For those who actually enjoy mathematics, the Stewart Calculus textbook has Problems Plus at the end of each chapter which require just a bit more thinking compared to the homework problems. bob added some others to the list below.

Here are a few selected problems with additional instructions whose successful solution without collaboration, if written up as a clear self-contained mathematical report (or using a clearly documented Maple worksheet), can substitute at a 10/10 for one of your lowest quiz grades. Just getting the answer does not cut it. [I have solved each of these problems myself in order to assess their reasonableness for students.]

chapter 12. vector algebra

- ProblemPlus 8. maximum volume solid region with given projections onto the 3 coordinate planes: square, triangle, circle.

chapter 13. space curves

- ProblemPlus 3. projectile motion.

- Figure out how to parametrize this star shaped parametrized curve [gif] by observing the relative frequencies of the rotating circles and the usual parametrizations of those circles, and find the exact angle needed to rotate this star so it is "upright".
- Figure out how to parametrize the motion of a corner of the square wheel which rides horizontally on a cycloid roadbed.

chapter 14. surfaces

- ProblemPlus 3. max-min gutter cross-section.
- ProblemPlus 8. maximum of a function

chapter 15. multivariable scalar integration

- ProblemPlus 7. maximal area
circumscribed ellipse.

- ProblemPlus 13. volume between an
ellipsoid and a tilted plane passing thru 3 of its axis intercepts.

This is a nice problem, and helpful for really understanding triple integration, but the direct approach only leads to an unsuccessful attempt, which forces you to a numerical integration in a concrete example with fixed scale parameters, and hence to no general formula in terms of the arbitrary scale parameters.

[Hint: this is only do-able if you make an obvious change of variables to factor out the parameters!] - Use approximate Riemann sum discrete double integration to determine the volume of the 3d heart and what percentage it fills of the minimal box which contains it. This is a nontrivial challenge and you have to do a bit of Maple programming with numerical procedures to get this to work.

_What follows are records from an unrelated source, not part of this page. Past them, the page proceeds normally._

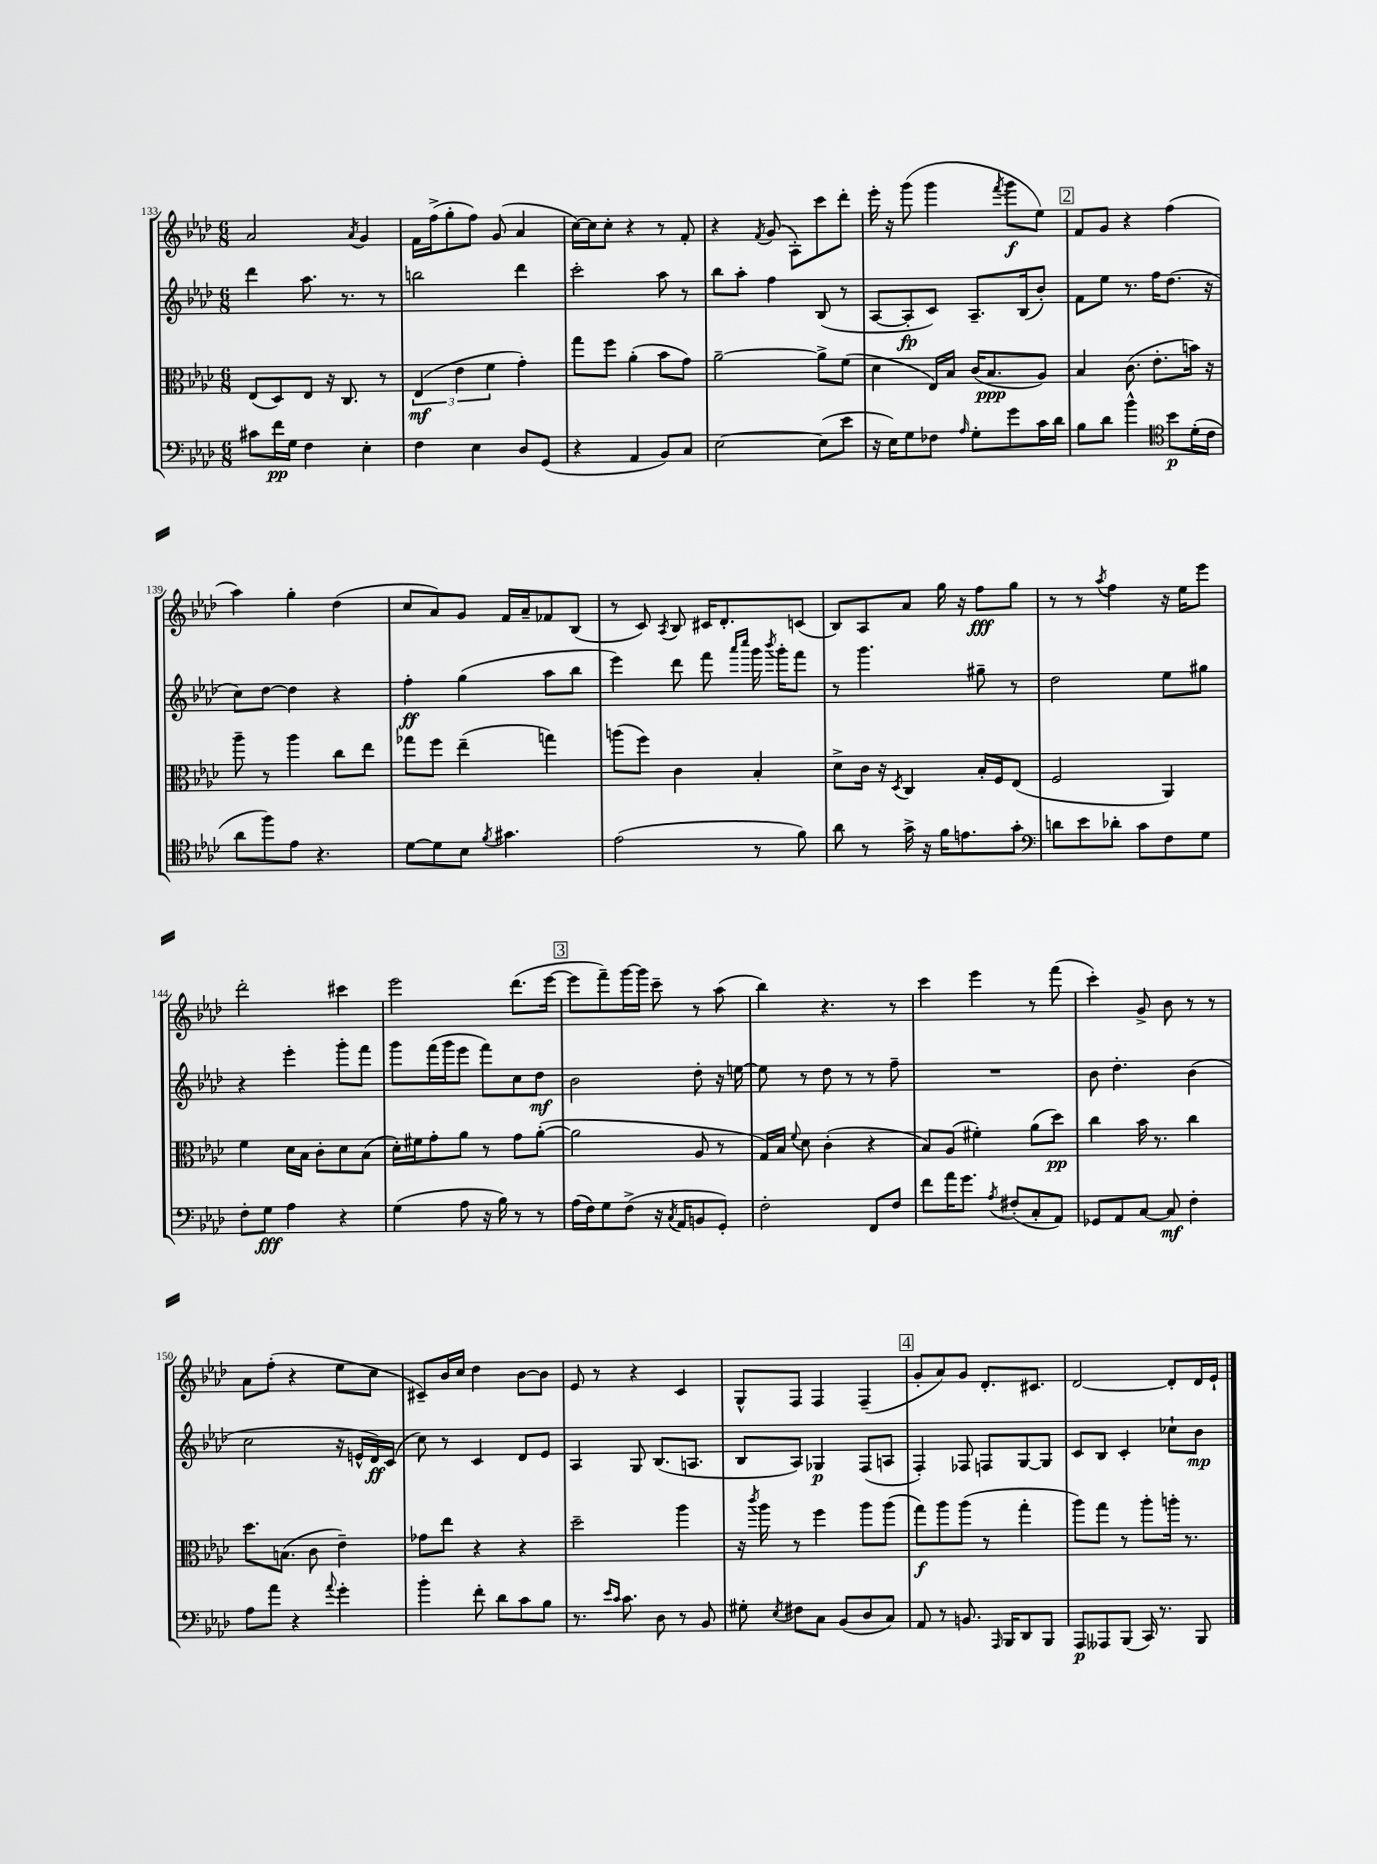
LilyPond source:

<<
\new StaffGroup <<
\new Staff = "s0" {
    \clef treble \key aes \major \numericTimeSignature \time 6/8
    \autoBeamOff aes'2 \acciaccatura { aes'8 } g'4 |
    f'16[ f''16->( g''8-. f''8]) g'8( aes'4 |
    c''16[~) c''16 c''8]-. r4 r8 f'8-. |
    r4 \acciaccatura { f'8 } g'8( aes8[-.) c'''8 des'''8]-. |
    ees'''16-. r16 g'''8( g'''4 \acciaccatura { f'''8 } g'''8[\f ees''8]) |
    \mark \markup { \box "2" } f'8[ g'8] r4 f''4( |
    aes''4) g''4-. des''4( |
    c''8[ aes'8) g'8] f'16[ aes'16-- fes'8 bes8]( |
    r8 c'8) \acciaccatura { aes8 } bes8 cis'16[ des'8.-. c'8]( |
    bes8[) aes8 aes'8] g''16 r16 f''8[\fff g''8] |
    r8 r8 \acciaccatura { aes''8 } f''4 r16 ees''16[ ees'''8] |
    des'''2-. cis'''4 |
    ees'''2 des'''8.[( ees'''16]~ |
    \mark \markup { \box "3" } ees'''8[ f'''8--) g'''16~ g'''16] c'''8-- r8 aes''8( |
    bes''4) r4. r8 |
    c'''4 ees'''4 r8 f'''8( |
    c'''4-.) g'8-> bes'8 r8 r8 |
    aes'8[ f''8]-.( r4 ees''8[ c''8] |
    cis'8[--) bes'16 c''16] des''4 bes'8[~ bes'8] |
    ees'8 r8 r4 c'4 |
    g8[-^ f8] f4 f4--( |
    \mark \markup { \box "4" } g'8[-. aes'8) g'8] des'8.[-. cis'8.] |
    des'2~ des'8[-. des'16 ees'16]-! \bar "|." |
}
\new Staff = "s1" {
    \clef treble \key aes \major \numericTimeSignature \time 6/8
    \autoBeamOff des'''4 aes''8. r8. r8 |
    b''2 des'''4 |
    c'''2-. aes''8 r8 |
    bes''8[ aes''8]-. f''4 bes8( r8 |
    aes8[~ aes8-.\fp c'8]) aes8.[-- bes16( bes'8]-.) |
    \mark \markup { \box "2" } f'8[ ees''8] r8. f''16[ des''8.]( r16 |
    c''8[) des''8]~ des''4 r4 |
    f''4-.\ff g''4( aes''8[ bes''8] |
    ees'''4) des'''8 f'''8 \grace { aes'''16[ c''''16] } g'''16 \acciaccatura { bes'''8 } g'''16[-. f'''8] |
    r8 g'''4. gis''8-- r8 |
    des''2 ees''8[ gis''8] |
    r4 ees'''4-. g'''8[-. f'''8] |
    g'''8[ f'''16( g'''16 ees'''8] f'''8[) c''8 des''8]\mf |
    \mark \markup { \box "3" } bes'2 des''8-. r16 e''16~ |
    e''8 r8 des''8 r8 r8 f''8-- |
    R2. |
    bes'8 des''4.-. bes'4( |
    c''2 r16 e'16[-^ des'16\ff) c'16]( |
    c''8) r8 c'4 des'8[ ees'8] |
    aes4 g8 bes8.[( a8.] |
    bes8[ aes8]) ges4\p f8[( a8] |
    \mark \markup { \box "4" } f4-.) fes8 f8[ g8~ g8] |
    c'8[ bes8] c'4-. ces''8[-! bes'8]\mp \bar "|." |
}
\new Staff = "s2" {
    \clef alto \key aes \major \numericTimeSignature \time 6/8
    \autoBeamOff ees8[( des8) ees8] r16 c8. r8 |
    \tuplet 3/2 { ees4\mf( ees'4 f'4 } g'4-.) |
    g''8[ f''8] aes'4-.( bes'8[ g'8]) |
    aes'2~-- aes'8[-> f'8]( |
    des'4 ees16[) bes16] c'16[( bes8.\ppp aes8]) |
    \mark \markup { \box "2" } bes4 c'8.( ees'8.[-. b'16]) r16 |
    aes''8-- r8 aes''4 c''8[ ees''8] |
    ges''8[ f''8] ees''4--( g''4) |
    a''8[( f''8]) c'4 bes4-. |
    des'8[-> c'16] r16 \acciaccatura { des8 } c4 bes16[-. f16 ees8]( |
    f2 aes,4) |
    f'4 des'16[ bes16] c'8[-. des'8 bes8]( |
    des'16[-.) fis'16 g'8-. aes'8] r8 g'8[ aes'8]~-.( |
    \mark \markup { \box "3" } aes'2 aes8 r8 |
    g16[) bes16] \appoggiatura { f'8 } des'8 c'4-.( r4 |
    bes8[) aes8]( fis'4-.) aes'8[( des''8]\pp) |
    c''4 bes'16 r8. c''4 |
    des''8.[ b8.]( c'8 ees'4--) |
    ges'8[ ees''8] r4 r4 |
    des''2-- aes''4 |
    r16 \acciaccatura { c'''8 } aes''16 r8 f''4 aes''8[ aes''8]( |
    \mark \markup { \box "4" } g''8[\f) aes''8 aes''8]( r8 g''4-. |
    aes''8[) g''8] r8 aes''8[-. a''16]-. r8. \bar "|." |
}
\new Staff = "s3" {
    \clef bass \key aes \major \numericTimeSignature \time 6/8
    \autoBeamOff cis'8[ f'16\pp g16] f4 ees4-. |
    f4 ees4 des8[ g,8]( |
    r4 aes,4 bes,8[) c8] |
    ees2~ ees8[( ees'8] |
    r16 ees16[) g8 fes8] \grace { aes16 } g8[-. g'8 c'16 des'16] |
    \mark \markup { \box "2" } bes8[ des'8] bes'4-^ \clef tenor bes'8[\p des'16-.( c'16] |
    aes'8[ f''8) ees'8] r4. |
    des'8[~ des'8 bes8] \acciaccatura { f'8 } gis'4. |
    ees'2( r8 f'8) |
    aes'8 r8 g'16-> r16 f'16[ e'8. g'8]-. |
    \clef bass d'8[ ees'8 des'8]-. c'8[ f8 g8] |
    f8[-. g8]\fff aes4 r4 |
    g4( aes8 r16 bes16) r8 r8 |
    \mark \markup { \box "3" } aes16[( f16) g8 f8]->( r16 \acciaccatura { c8 } aes,16[ b,8 g,8]-.) |
    f2-. f,8[ f8] |
    f'8[ aes'16 g'8.] \acciaccatura { aes8 } fis8[-.( c8-. aes,8]) |
    ges,8[ aes,8 c8]~ c8\mf f4-. |
    aes8[ aes'8] r4 \appoggiatura { aes'8 } g'4-. |
    bes'4-. f'8-. des'8[ c'8 bes8] |
    r8. \grace { ees'16[ c'16] } c'8. des8 r8 bes,8 |
    gis8-. \acciaccatura { ees8 } fis8[ c8] bes,8[( des8 c8]) |
    \mark \markup { \box "4" } aes,8 r8 b,8. \grace { aes,,16 } bes,,16[ des,8 bes,,8] |
    aes,,8[\p aeses,,8 bes,,8]( c,16) r8. bes,,8 \bar "|." |
}
>>
>>
\layout { \context { \Score currentBarNumber = #133 } }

chapter 16. vector field integration

- ProblemPlus 1. alert astro majors! explore solid angle for understanding areas on the celestial sphere, with the divergence theorem.
- ProblemPlus 2. maximizing a closed loop line integral. also find its maximum value.
- ProblemPlus 5. a typical vector analysis identity, proven by brute force expansion.
- ProblemPlus 6. looks very interesting, but I have not myself looked at how to work it yet.